Dario Argento's Suspiria is my favorite horror film of all time. It is a fine work of art that transcends its time and it is as much a feast for the eyes as it is the psyche. It is a film that grips you by the throat and never lets you go until the very end...when you are gasping for your breath. There is no film like it that both haunts you and mystifies you with its sheer beauty.

Suspiria is about a young American girl named Suzy Bannion, played by the lovely Jessica Harper, who travels to Germany to attend a famous ballet academy where she eventually learns that the school is really a front for an evil coven of witches hellbent on death and destruction. It's funny because as simple as the plot really is, critics always try to dissect the film and pan it as incoherent. It is not incoherent...the plot within the film is merely a simplistic backdrop to the real spectacle....Argento's fine craftsmanship and dedication to his sick vision. It's as if he cut open his skull and let you look inside as he bleeds out his technicolor soul all over you.
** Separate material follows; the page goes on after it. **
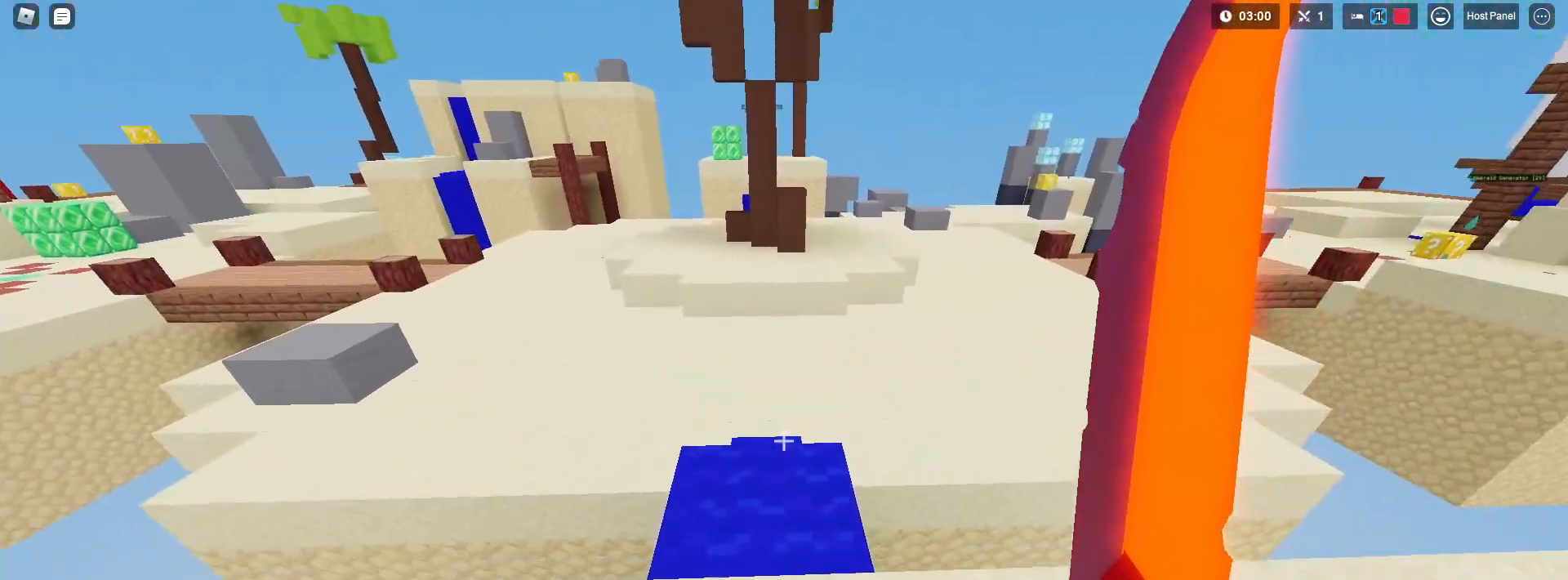
{"keys": ["shift", "space", "w"], "mouse": [], "mouse_move": "still", "events": [[300, "space", "down"]]}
Suspiria is the first of "The Three Mothers" trilogy by Argento followed by the awesomely craziness of Inferno and culminating with the absolutely mind-scattering battiness of Mother of Tears. It's the best film in the trilogy and if it were not for the universal appeal of the terrorfying next film, Suspiria would have stood on the top of this 31 Nights of Horror list.

The music is just as beautiful and frantically disorienting as the film. Supplied by Argento's long time soundtrack architects, Goblin, it is the kind of sonic landscape that crawls under your skin in a nightmarish fashion. Blending seamlessly with the film, it makes it such a powerfully haunting experience.

While the acting and the plot scheme really isn't the stuff that Academy Awards are made for, it is important to view Suspiria as an entire piece. It really is a beautiful film in every regard and it never ages. There is a scene very early on where Suzy (Harper) notices a young blonde girl, played by Eva Axen, fleeing from the academy in a frightened manner. The girl, whose name in the film is Pat Hingle, ends up finding sanctuary at her friend's apartment where a hanging and an impalement is in order for the two victims. As that particular scene comes to its ghastly conclusion it ends on a truly immortal shot of Hingle hanging in the lobby of the apartment building that goes down as one of the most memorable scenes in horror film history and pretty much sets the tone for the rest of the film.

I love Suspiria to death and have always found something new in every viewing. I must have watched it like 100 times by now. It's a gorgeous journey into the macabre and a perfect treat for this Halloween.